Nadchodzi jeden z tych kilku dni, kiedy nie można kobicie powiedzieć, że zupa była za słona. Już za dwa dni mamy Babski Dzionek. Specjalnie dla Ciebie, czy chłop jesteś biedny czy rycerz mający więcej pieniędzy niż połowa szlachty szkockiej- nie rób kilku rzeczy i wytnij naszą kartkę z życzeniami, a ona nie da ci legalnie (tym razem) po pysku.
Po pierwsze - pod żadnym pozorem nie dawaj jej kwiatka z waszego własnego ogródka (jeśli takowy posiadacie).
Po drugie - nie dawaj jej buteleczki, w której ponoć jest Eliksir Młodości - ona nie wie co to takiego i uzna, że uważasz, że jest stara.
Po trzecie - wytnij jedną z naszych laurek.
Wersja dla żony (dać przy obiedzie):
Kochana żoneczko,
Dzisiaj dzień twój,
Kiedy widzę cię
Jak na gębie
Maseczkę masz
Z gnoju...
Zupy twoje są bogate
W sól jak Wieliczka...
Jednak miłuję cię jak nie wiem
Ale tej ohydnej zupy nie zjem!
Wersja dla mamy:
Kochana mamusiu,
Dziękuję za wszystko
Ale przede wszystkim
Za miłość, uczciwość
Oraz to,
Że dawałaś po tyłku
Mniej niż tatuś!
Wersja dla dziewczyny:
Moja najdroższa
Zanim się zeswatamy
Powiem ci, że cię lubię
Ale jak mnie zdradzisz
To jego i ciebie zakatrupię!
Rusza Różaniec z Gwiazdami!
I kolejny raz rusza Różaniec z Gwiazdami. Przypomnijmy, że jest to turniej odbywający się na placyku w naszej pięknej stolicy - Krakowie, gdzie gwiazdy i specjaliści- zakonnicy (zakonnice), księża i tak dalej, no, klepią różaniec. Widzowie decydują, którzy wyklepali najgorzej i mają pójść na stos. Prowadzą siostra Katarzyna i opat Hubert.
Oto szczęśliwa dziesiątka:
1. Zawisza Czarny i siostra Danuta
2. Zyndram z Maszkowic i siostra Rozalia
3. królowa Anna i ojciec Marek
4. Andrzej Lepki i siostra Marysia
5. Roman Wielki i siostra Anna
6. księżna Fatyga i ksiądz Andrzej
7. Ludwik Wielki i siostra przełożona Anita
8. skarbnik Zyta i opat Marian
9. Marta Wisienka i inkwizytor Mieczysław
10. Czarek Pazur i siostra Dorota
W pierwszym odcinku pary klepią Różaniec Klasyczny.
Obalono rząd w Aragonii!

• ZESTAW ZADAŃ:
a: Czy następujące stwierdzenia zgadzają się z tekstem źródłowym? Przy każdym odpowiedz „tak” lub „nie” i dosłownie przytocz rozstrzygające słowa tekstu: (i) Babski Dzionek wypada za dwa dni. (ii) Różaniec z Gwiazdami prowadzą siostra Katarzyna i opat Hubert. (iii) O tym, kto ma pójść na stos, decyduje jury złożone z zakonników.
b: Przedstaw w formie krótkiej listy akapit tekstu źródłowego zaczynający się od słów „I kolejny raz rusza Różaniec z Gwiazdami”, zachowując jego główne informacje.
c: Skopiuj bez zmian fragment tekstu źródłowego, zaczynając od słów „Nadchodzi jeden z” i kończąc na słowach „razem) po pysku.”.

• PREZENTOWANE DANE:
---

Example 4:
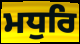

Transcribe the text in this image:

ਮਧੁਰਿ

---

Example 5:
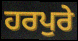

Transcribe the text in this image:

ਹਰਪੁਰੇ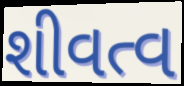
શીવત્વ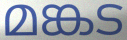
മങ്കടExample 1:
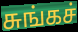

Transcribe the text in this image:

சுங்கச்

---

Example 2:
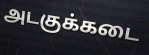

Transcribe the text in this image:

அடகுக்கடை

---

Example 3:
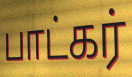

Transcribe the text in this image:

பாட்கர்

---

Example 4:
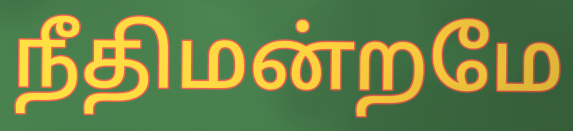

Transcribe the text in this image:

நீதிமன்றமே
...
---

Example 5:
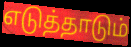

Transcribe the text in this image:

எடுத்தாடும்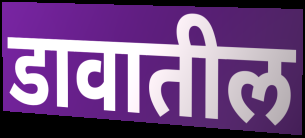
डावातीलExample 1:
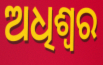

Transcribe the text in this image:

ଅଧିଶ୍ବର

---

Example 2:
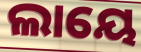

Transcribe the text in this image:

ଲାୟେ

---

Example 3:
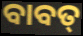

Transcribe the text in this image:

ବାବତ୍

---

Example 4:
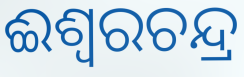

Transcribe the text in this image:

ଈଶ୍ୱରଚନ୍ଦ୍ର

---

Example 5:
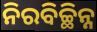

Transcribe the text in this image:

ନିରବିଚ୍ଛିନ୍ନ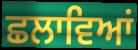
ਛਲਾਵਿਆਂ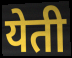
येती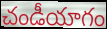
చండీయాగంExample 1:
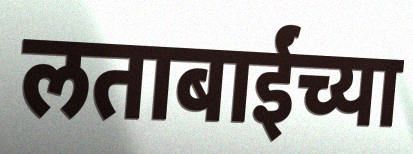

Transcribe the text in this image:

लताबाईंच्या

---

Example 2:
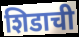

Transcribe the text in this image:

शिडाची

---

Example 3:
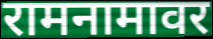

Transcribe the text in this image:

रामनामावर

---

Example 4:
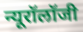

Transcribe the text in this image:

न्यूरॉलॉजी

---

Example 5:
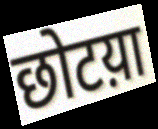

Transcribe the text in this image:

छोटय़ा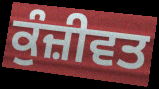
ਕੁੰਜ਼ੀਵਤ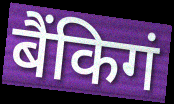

• ODPOWIEDZI DO ZADAŃ:
a:
(i) Tak: „Już za dwa dni mamy Babski Dzionek.”
(ii) Tak: „Prowadzą siostra Katarzyna i opat Hubert.”
(iii) Nie: „Widzowie decydują, którzy wyklepali najgorzej i mają pójść na stos.”

b:
- Różaniec z Gwiazdami rusza po raz kolejny.
- To turniej na placyku w stolicy, Krakowie.
- Gwiazdy i specjaliści (zakonnicy, zakonnice, księża) klepią różaniec.
- Widzowie decydują, kto wyklepał najgorzej i ma pójść na stos.
- Prowadzą siostra Katarzyna i opat Hubert.

c:
Nadchodzi jeden z tych kilku dni, kiedy nie można kobicie powiedzieć, że zupa była za słona. Już za dwa dni mamy Babski Dzionek. Specjalnie dla Ciebie, czy chłop jesteś biedny czy rycerz mający więcej pieniędzy niż połowa szlachty szkockiej- nie rób kilku rzeczy i wytnij naszą kartkę z życzeniami, a ona nie da ci legalnie (tym razem) po pysku.